Analytics WG meeting
Attending:
Dirk, Christian, Luca, Evangelos, Rainer, Bernd, Manuel, Jerome, Domenico, Sebastian, Tony, Raul, Maria, Valentin, Daniele
Minutes:
- TWiki is up, everybody should have a look and put some information about their data sources
- The experiments want to join our efforts, today we had Tony from CMS, next week we will have a representative of ATLAS
- Next week, we will have some talks about analysis on Hadoop, further talks are welcome
CMS Analytics:
- Dirk asked if the CMS data set would fit into the cluster. The dataset should be ~100GB, so no problem.
- The question of dealing with confidential/private was raised. Options:
- Anonymise the data on CMS side (string to id's) and share it
- Keep critical part of the data in a separate folder, with restricted access to CMS representatives (by unix user/group)

Information provided —
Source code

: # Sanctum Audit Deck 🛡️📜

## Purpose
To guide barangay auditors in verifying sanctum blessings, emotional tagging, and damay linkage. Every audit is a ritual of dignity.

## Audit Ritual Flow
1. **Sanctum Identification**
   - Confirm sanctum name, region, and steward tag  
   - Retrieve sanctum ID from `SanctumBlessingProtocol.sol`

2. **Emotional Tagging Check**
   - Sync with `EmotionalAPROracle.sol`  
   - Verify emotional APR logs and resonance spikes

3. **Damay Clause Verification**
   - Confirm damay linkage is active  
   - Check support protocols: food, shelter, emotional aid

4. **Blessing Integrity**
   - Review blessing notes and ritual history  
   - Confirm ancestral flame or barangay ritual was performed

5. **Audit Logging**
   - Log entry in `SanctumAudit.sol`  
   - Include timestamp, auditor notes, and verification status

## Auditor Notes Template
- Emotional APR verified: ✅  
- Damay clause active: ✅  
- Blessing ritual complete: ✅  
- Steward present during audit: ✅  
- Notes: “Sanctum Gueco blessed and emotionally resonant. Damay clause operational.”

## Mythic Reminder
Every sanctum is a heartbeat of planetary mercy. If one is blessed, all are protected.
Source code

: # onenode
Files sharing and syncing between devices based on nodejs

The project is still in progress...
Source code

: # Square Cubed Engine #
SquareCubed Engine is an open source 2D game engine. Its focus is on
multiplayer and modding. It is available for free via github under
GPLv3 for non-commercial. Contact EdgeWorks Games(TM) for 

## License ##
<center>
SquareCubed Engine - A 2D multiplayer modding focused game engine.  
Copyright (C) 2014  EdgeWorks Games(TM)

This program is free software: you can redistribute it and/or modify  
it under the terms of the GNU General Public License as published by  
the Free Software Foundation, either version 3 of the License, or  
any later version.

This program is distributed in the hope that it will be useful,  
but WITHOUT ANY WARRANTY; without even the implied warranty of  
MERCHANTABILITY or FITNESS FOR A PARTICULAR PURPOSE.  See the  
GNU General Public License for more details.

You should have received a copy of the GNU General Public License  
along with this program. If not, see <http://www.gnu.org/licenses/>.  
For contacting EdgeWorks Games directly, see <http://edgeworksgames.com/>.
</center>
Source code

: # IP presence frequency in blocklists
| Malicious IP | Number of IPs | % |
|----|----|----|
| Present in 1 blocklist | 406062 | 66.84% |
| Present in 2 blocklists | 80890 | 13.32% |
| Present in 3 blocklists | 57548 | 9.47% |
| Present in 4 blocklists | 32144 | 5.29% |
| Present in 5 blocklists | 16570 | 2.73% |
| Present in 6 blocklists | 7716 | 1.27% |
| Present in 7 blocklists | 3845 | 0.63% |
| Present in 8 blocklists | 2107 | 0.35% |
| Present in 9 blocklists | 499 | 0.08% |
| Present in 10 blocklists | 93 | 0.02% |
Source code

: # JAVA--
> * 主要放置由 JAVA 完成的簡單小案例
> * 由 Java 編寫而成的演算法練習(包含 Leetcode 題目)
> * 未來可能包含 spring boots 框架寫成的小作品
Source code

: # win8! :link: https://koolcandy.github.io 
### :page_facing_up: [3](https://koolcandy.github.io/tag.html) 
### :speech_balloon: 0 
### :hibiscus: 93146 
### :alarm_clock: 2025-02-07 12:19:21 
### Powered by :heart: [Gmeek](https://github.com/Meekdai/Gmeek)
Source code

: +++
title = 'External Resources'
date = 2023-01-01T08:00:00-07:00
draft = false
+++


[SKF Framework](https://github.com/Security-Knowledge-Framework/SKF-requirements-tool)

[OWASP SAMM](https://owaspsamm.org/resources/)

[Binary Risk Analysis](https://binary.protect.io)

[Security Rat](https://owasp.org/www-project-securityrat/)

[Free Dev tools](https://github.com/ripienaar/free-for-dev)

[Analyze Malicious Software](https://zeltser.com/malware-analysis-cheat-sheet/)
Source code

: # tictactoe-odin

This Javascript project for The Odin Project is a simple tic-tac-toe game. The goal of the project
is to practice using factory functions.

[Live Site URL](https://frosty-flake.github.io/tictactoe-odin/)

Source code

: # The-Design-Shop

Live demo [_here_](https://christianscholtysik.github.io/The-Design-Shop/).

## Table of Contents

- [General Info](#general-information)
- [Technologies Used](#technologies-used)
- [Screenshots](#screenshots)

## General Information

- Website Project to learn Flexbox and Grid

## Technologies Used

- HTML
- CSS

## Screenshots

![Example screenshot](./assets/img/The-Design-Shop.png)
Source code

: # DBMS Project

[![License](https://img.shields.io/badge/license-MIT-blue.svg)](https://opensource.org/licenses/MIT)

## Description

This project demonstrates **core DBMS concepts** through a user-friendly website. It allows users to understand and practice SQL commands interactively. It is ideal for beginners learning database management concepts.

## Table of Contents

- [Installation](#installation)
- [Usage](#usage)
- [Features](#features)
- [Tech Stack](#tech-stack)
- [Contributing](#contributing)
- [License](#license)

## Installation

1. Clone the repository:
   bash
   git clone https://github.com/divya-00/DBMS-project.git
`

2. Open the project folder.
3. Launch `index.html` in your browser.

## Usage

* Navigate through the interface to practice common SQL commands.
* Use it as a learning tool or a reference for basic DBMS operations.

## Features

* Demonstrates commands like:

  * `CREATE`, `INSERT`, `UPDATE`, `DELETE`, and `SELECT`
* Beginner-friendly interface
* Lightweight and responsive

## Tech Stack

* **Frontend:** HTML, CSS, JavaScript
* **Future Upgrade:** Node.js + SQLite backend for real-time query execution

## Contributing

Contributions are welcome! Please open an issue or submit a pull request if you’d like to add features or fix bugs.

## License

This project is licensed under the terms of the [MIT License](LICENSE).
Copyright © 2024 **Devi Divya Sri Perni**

Directive 1 — Return the passage of the Analytics WG meeting minutes from "Analytics WG meeting" up to and including "so no problem.".
Directive 2 — Supply the next part of the Analytics WG meeting minutes, picking up after their last line.
The records have no connection to the Analytics WG meeting minutes.

Expected answer 1 —
Analytics WG meeting
Attending:
Dirk, Christian, Luca, Evangelos, Rainer, Bernd, Manuel, Jerome, Domenico, Sebastian, Tony, Raul, Maria, Valentin, Daniele
Minutes:
- TWiki is up, everybody should have a look and put some information about their data sources
- The experiments want to join our efforts, today we had Tony from CMS, next week we will have a representative of ATLAS
- Next week, we will have some talks about analysis on Hadoop, further talks are welcome
CMS Analytics:
- Dirk asked if the CMS data set would fit into the cluster. The dataset should be ~100GB, so no problem.

Expected answer 2 —
- Parallel installation for CMS, but sharing experience with Hadoop
- CMS will discuss and select the most appropriate way to go
LanDB Data in Hadoop:
- CS will add additional locality information (basically a resolution of the "Room" attribute for ease of use)
AWG Repository prototype:
- The access tool should stick to the minimal requirements for now:
- Show available data sets and schemata
- Extract time periods
- Simple selection on attributes (>,<,= etc.)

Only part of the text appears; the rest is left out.